┌──
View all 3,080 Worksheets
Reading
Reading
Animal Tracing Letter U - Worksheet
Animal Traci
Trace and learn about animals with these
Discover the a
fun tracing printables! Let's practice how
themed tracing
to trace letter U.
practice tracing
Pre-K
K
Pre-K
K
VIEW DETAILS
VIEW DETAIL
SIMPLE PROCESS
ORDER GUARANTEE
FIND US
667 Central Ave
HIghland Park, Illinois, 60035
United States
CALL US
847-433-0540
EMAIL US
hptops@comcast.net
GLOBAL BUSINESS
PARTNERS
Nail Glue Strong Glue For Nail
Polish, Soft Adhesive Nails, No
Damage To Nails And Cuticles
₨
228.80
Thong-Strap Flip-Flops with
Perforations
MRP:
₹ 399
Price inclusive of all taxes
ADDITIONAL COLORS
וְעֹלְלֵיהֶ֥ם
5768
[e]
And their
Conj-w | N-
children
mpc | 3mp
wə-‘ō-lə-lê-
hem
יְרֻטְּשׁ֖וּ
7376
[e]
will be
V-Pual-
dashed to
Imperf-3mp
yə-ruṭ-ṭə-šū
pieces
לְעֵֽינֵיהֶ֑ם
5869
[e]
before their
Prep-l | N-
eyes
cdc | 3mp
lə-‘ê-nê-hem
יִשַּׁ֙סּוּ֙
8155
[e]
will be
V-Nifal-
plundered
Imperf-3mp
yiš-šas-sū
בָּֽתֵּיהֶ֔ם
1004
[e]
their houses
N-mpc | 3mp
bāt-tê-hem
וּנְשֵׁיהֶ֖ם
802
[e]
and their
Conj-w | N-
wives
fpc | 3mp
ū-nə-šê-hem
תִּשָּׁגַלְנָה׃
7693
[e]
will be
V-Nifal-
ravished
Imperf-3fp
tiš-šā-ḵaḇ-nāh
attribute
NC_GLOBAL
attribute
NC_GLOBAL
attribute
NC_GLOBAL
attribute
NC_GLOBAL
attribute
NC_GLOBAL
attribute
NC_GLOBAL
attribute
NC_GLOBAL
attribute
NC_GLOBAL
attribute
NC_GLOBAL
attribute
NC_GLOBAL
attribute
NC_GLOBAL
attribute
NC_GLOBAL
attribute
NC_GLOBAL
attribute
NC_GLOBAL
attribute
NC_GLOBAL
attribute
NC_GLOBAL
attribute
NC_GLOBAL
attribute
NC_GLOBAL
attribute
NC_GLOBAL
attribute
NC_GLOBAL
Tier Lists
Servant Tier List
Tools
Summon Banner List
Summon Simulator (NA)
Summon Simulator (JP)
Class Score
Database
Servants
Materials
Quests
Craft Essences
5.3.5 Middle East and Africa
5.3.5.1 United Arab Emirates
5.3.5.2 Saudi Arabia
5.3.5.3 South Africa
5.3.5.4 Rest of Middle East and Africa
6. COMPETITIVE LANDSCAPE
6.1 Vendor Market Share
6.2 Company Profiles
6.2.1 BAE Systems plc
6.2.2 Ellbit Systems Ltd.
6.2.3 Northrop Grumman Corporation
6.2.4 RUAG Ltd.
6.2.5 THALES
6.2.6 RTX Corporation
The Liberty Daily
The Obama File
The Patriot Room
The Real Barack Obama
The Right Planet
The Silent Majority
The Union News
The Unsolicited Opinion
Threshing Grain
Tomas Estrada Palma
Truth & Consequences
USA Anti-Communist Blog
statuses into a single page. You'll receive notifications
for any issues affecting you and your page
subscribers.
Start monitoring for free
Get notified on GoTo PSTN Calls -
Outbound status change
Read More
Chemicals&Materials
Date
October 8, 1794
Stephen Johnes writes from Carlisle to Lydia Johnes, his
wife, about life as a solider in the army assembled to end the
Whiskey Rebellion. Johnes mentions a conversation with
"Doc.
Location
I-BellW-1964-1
└──
**Aim of the task**
Repeat the records exactly, leaving out none of them.

**Answer to the exercise**
View all 3,080 Worksheets
Reading
Reading
Animal Tracing Letter U - Worksheet
Animal Traci
Trace and learn about animals with these
Discover the a
fun tracing printables! Let's practice how
themed tracing
to trace letter U.
practice tracing
Pre-K
K
Pre-K
K
VIEW DETAILS
VIEW DETAIL
SIMPLE PROCESS
ORDER GUARANTEE
FIND US
667 Central Ave
HIghland Park, Illinois, 60035
United States
CALL US
847-433-0540
EMAIL US
hptops@comcast.net
GLOBAL BUSINESS
PARTNERS
Nail Glue Strong Glue For Nail
Polish, Soft Adhesive Nails, No
Damage To Nails And Cuticles
₨
228.80
Thong-Strap Flip-Flops with
Perforations
MRP:
₹ 399
Price inclusive of all taxes
ADDITIONAL COLORS
וְעֹלְלֵיהֶ֥ם
5768
[e]
And their
Conj-w | N-
children
mpc | 3mp
wə-‘ō-lə-lê-
hem
יְרֻטְּשׁ֖וּ
7376
[e]
will be
V-Pual-
dashed to
Imperf-3mp
yə-ruṭ-ṭə-šū
pieces
לְעֵֽינֵיהֶ֑ם
5869
[e]
before their
Prep-l | N-
eyes
cdc | 3mp
lə-‘ê-nê-hem
יִשַּׁ֙סּוּ֙
8155
[e]
will be
V-Nifal-
plundered
Imperf-3mp
yiš-šas-sū
בָּֽתֵּיהֶ֔ם
1004
[e]
their houses
N-mpc | 3mp
bāt-tê-hem
וּנְשֵׁיהֶ֖ם
802
[e]
and their
Conj-w | N-
wives
fpc | 3mp
ū-nə-šê-hem
תִּשָּׁגַלְנָה׃
7693
[e]
will be
V-Nifal-
ravished
Imperf-3fp
tiš-šā-ḵaḇ-nāh
attribute
NC_GLOBAL
attribute
NC_GLOBAL
attribute
NC_GLOBAL
attribute
NC_GLOBAL
attribute
NC_GLOBAL
attribute
NC_GLOBAL
attribute
NC_GLOBAL
attribute
NC_GLOBAL
attribute
NC_GLOBAL
attribute
NC_GLOBAL
attribute
NC_GLOBAL
attribute
NC_GLOBAL
attribute
NC_GLOBAL
attribute
NC_GLOBAL
attribute
NC_GLOBAL
attribute
NC_GLOBAL
attribute
NC_GLOBAL
attribute
NC_GLOBAL
attribute
NC_GLOBAL
attribute
NC_GLOBAL
Tier Lists
Servant Tier List
Tools
Summon Banner List
Summon Simulator (NA)
Summon Simulator (JP)
Class Score
Database
Servants
Materials
Quests
Craft Essences
5.3.5 Middle East and Africa
5.3.5.1 United Arab Emirates
5.3.5.2 Saudi Arabia
5.3.5.3 South Africa
5.3.5.4 Rest of Middle East and Africa
6. COMPETITIVE LANDSCAPE
6.1 Vendor Market Share
6.2 Company Profiles
6.2.1 BAE Systems plc
6.2.2 Ellbit Systems Ltd.
6.2.3 Northrop Grumman Corporation
6.2.4 RUAG Ltd.
6.2.5 THALES
6.2.6 RTX Corporation
The Liberty Daily
The Obama File
The Patriot Room
The Real Barack Obama
The Right Planet
The Silent Majority
The Union News
The Unsolicited Opinion
Threshing Grain
Tomas Estrada Palma
Truth & Consequences
USA Anti-Communist Blog
statuses into a single page. You'll receive notifications
for any issues affecting you and your page
subscribers.
Start monitoring for free
Get notified on GoTo PSTN Calls -
Outbound status change
Read More
Chemicals&Materials
Date
October 8, 1794
Stephen Johnes writes from Carlisle to Lydia Johnes, his
wife, about life as a solider in the army assembled to end the
Whiskey Rebellion. Johnes mentions a conversation with
"Doc.
Location
I-BellW-1964-1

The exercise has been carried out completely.